━━ Information

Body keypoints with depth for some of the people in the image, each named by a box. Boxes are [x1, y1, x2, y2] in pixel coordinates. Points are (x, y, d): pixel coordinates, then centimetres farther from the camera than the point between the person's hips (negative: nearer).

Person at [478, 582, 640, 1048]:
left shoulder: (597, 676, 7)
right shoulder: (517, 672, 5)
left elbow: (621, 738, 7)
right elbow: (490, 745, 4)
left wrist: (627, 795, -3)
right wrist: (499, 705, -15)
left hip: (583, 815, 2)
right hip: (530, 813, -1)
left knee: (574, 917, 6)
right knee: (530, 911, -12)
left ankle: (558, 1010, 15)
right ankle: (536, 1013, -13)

━━━━
━━ Information

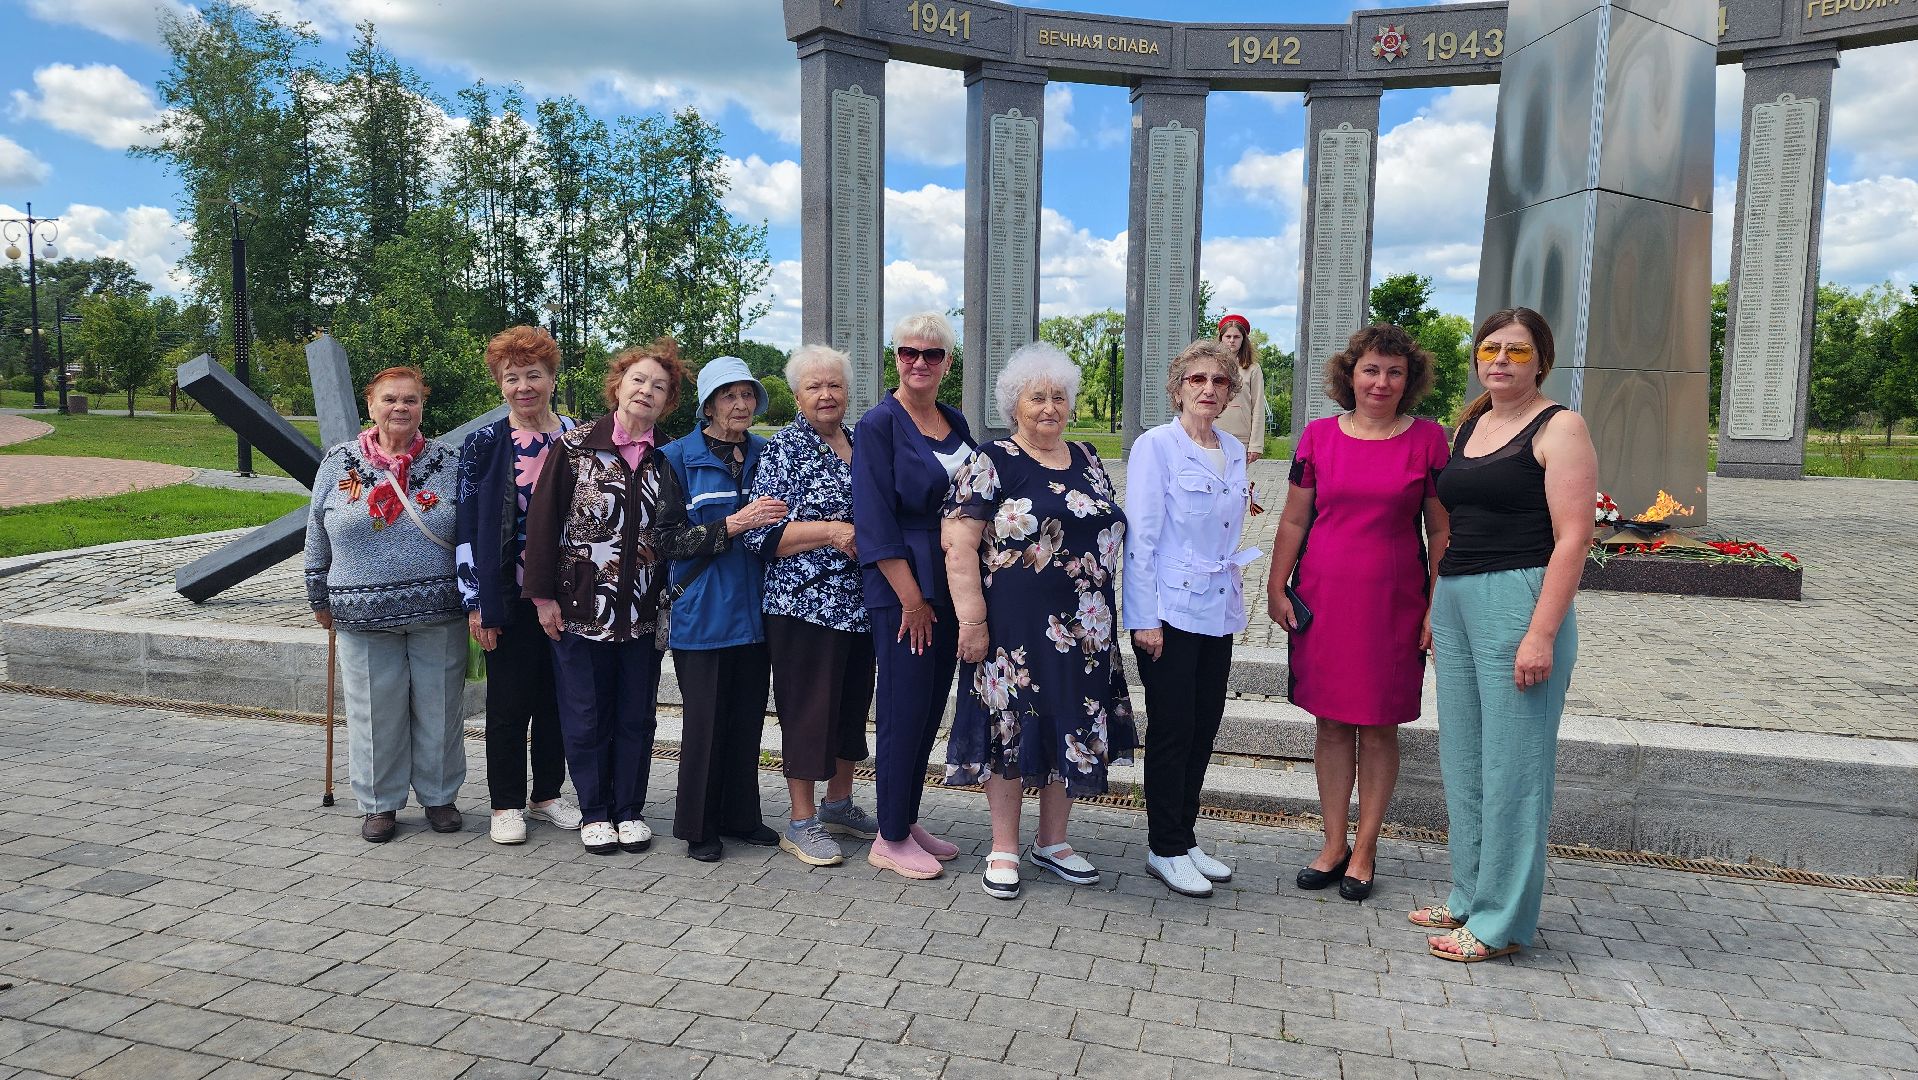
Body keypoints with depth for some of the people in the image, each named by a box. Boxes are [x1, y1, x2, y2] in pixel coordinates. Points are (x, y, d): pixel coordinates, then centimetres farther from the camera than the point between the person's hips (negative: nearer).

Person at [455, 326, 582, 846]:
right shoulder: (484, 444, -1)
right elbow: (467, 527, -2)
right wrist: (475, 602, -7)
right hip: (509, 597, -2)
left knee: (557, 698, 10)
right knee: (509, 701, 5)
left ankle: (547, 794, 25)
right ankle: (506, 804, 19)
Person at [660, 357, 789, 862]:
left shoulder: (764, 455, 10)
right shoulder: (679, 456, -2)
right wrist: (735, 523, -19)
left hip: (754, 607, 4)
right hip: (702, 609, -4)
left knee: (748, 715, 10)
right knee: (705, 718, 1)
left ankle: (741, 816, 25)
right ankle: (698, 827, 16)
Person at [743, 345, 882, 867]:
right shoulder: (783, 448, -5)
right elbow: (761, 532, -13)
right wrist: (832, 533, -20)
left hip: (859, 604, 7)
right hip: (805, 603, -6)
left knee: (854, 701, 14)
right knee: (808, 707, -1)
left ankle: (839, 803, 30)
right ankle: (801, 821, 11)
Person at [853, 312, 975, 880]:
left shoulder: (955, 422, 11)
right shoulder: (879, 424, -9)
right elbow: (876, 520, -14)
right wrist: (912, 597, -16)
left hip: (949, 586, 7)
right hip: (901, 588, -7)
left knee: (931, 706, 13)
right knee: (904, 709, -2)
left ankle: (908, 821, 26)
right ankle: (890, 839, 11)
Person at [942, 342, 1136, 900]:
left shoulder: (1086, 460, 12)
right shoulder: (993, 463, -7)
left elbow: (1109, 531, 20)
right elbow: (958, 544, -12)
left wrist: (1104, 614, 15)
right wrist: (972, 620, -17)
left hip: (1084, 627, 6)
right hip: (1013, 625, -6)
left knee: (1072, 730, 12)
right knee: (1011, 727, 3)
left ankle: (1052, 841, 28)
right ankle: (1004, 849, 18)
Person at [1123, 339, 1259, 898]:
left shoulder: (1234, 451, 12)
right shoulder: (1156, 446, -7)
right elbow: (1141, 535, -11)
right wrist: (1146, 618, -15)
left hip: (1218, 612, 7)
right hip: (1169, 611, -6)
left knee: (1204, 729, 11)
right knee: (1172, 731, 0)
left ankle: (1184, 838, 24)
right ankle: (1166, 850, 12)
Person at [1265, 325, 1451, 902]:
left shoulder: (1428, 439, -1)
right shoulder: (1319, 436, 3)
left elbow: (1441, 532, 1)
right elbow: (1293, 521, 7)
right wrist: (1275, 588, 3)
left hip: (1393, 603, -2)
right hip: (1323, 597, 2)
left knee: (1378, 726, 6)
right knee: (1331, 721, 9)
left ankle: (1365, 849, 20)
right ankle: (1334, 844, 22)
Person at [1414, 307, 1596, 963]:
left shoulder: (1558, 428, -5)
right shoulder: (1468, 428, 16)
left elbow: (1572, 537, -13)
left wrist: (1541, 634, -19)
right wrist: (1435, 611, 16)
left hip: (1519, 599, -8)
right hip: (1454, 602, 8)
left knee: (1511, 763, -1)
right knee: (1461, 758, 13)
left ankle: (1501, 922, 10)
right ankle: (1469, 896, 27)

━━━━
━━ Information

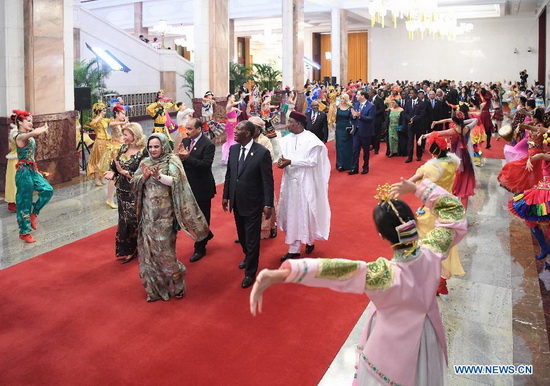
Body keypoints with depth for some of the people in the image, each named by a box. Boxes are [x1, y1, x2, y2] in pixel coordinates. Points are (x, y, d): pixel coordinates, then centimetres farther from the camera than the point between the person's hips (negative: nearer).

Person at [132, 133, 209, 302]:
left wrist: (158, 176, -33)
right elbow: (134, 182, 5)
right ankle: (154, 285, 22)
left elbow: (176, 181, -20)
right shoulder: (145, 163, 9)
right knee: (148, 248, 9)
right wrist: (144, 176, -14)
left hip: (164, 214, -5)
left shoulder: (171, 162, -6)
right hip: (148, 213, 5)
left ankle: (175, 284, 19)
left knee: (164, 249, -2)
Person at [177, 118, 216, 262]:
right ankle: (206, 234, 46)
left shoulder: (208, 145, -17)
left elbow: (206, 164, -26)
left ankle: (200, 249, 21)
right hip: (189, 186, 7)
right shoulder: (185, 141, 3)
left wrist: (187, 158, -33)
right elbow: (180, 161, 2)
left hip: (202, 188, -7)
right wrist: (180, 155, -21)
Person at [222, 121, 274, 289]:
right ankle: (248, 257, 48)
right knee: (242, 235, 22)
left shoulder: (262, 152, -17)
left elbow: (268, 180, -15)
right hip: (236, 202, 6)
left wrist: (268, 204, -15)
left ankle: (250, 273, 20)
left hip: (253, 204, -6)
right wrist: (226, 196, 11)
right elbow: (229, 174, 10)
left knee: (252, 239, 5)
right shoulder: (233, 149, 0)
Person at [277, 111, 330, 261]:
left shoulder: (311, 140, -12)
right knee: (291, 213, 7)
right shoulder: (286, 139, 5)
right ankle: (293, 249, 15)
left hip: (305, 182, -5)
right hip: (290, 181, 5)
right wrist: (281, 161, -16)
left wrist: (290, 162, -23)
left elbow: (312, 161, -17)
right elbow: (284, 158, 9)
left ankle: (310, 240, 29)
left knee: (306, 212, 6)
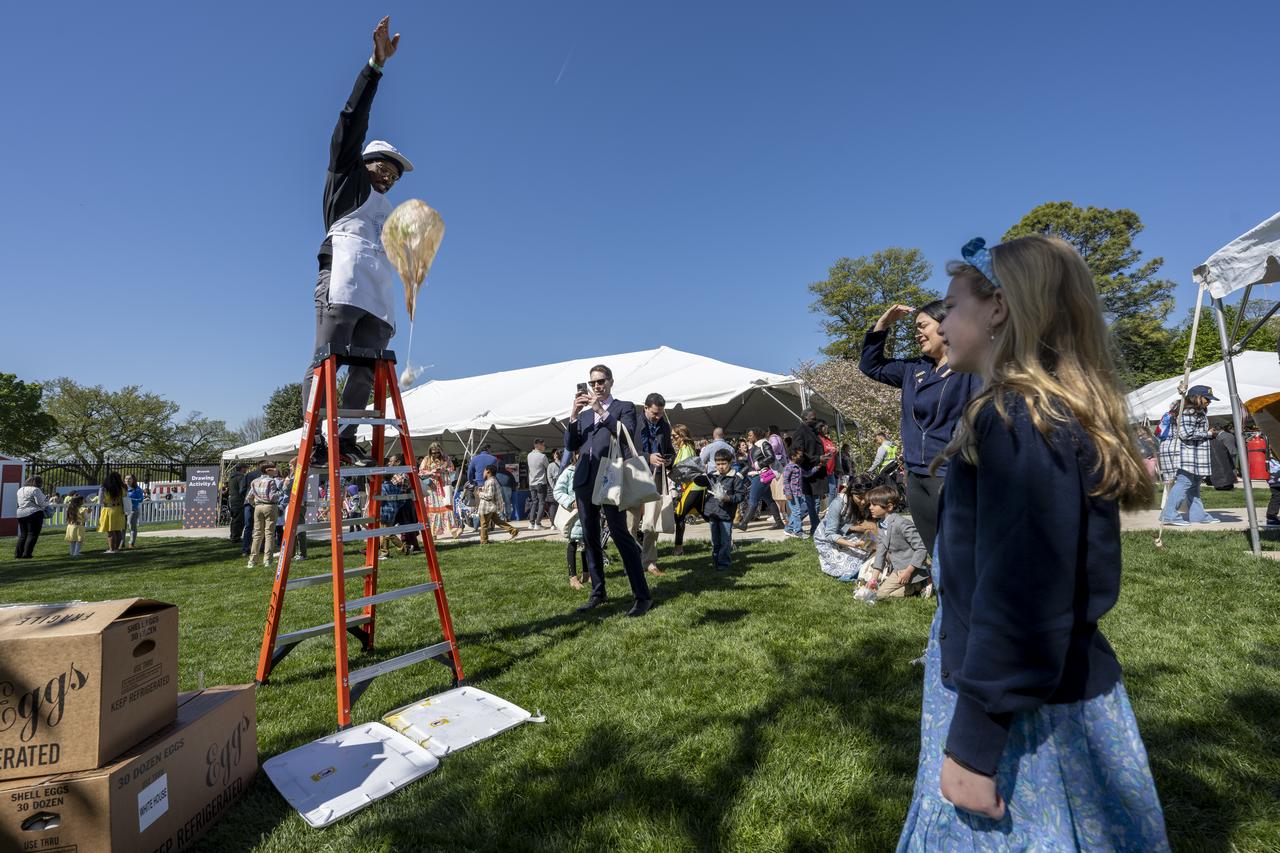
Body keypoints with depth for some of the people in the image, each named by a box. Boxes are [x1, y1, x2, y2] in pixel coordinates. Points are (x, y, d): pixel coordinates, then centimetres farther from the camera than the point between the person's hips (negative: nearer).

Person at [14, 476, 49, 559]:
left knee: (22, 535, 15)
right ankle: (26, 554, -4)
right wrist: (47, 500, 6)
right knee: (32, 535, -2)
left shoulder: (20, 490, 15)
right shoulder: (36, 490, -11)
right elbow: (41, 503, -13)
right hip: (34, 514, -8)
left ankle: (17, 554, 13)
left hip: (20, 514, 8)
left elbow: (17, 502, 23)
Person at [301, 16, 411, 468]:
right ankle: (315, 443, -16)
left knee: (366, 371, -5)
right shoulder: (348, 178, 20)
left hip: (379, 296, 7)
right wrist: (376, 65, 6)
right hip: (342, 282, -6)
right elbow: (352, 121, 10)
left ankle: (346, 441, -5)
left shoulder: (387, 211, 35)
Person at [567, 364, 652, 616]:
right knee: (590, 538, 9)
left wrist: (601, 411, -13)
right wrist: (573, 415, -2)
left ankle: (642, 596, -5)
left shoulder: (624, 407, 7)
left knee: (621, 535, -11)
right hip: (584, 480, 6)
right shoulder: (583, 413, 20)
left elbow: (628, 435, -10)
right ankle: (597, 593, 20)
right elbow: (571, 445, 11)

━━━━

Please make an exact copy of the lines above from the line with "left hip: (859, 604, 7)" through the line with "right shoulder: (1468, 428, 16)", both ends included.

left hip: (859, 604, 7)
right hip: (805, 603, -6)
left knee: (854, 701, 14)
right knee: (808, 707, -1)
left ankle: (839, 803, 30)
right ankle: (801, 821, 11)
Person at [853, 312, 975, 880]:
left shoulder: (955, 422, 11)
right shoulder: (879, 424, -9)
right elbow: (876, 520, -14)
right wrist: (912, 597, -16)
left hip: (949, 586, 7)
right hip: (901, 588, -7)
left knee: (931, 706, 13)
right knee: (904, 709, -2)
left ankle: (908, 821, 26)
right ankle: (890, 839, 11)
Person at [942, 342, 1136, 900]:
left shoulder: (1086, 460, 12)
right shoulder: (993, 463, -7)
left elbow: (1109, 531, 20)
right elbow: (958, 544, -12)
left wrist: (1104, 614, 15)
right wrist: (972, 620, -17)
left hip: (1084, 627, 6)
right hip: (1013, 625, -6)
left knee: (1072, 730, 12)
right knee: (1011, 727, 3)
left ankle: (1052, 841, 28)
right ankle: (1004, 849, 18)
Person at [1123, 339, 1259, 898]:
left shoulder: (1234, 451, 12)
right shoulder: (1156, 446, -7)
right elbow: (1141, 535, -11)
right wrist: (1146, 618, -15)
left hip: (1218, 612, 7)
right hip: (1169, 611, -6)
left knee: (1204, 729, 11)
right knee: (1172, 731, 0)
left ankle: (1184, 838, 24)
right ankle: (1166, 850, 12)
Person at [1265, 325, 1451, 902]:
left shoulder: (1428, 439, -1)
right shoulder: (1319, 436, 3)
left elbow: (1441, 532, 1)
right elbow: (1293, 521, 7)
right wrist: (1275, 588, 3)
left hip: (1393, 603, -2)
right hip: (1323, 597, 2)
left knee: (1378, 726, 6)
right knee: (1331, 721, 9)
left ankle: (1365, 849, 20)
right ankle: (1334, 844, 22)
Person at [1414, 307, 1596, 963]:
left shoulder: (1558, 428, -5)
right shoulder: (1468, 428, 16)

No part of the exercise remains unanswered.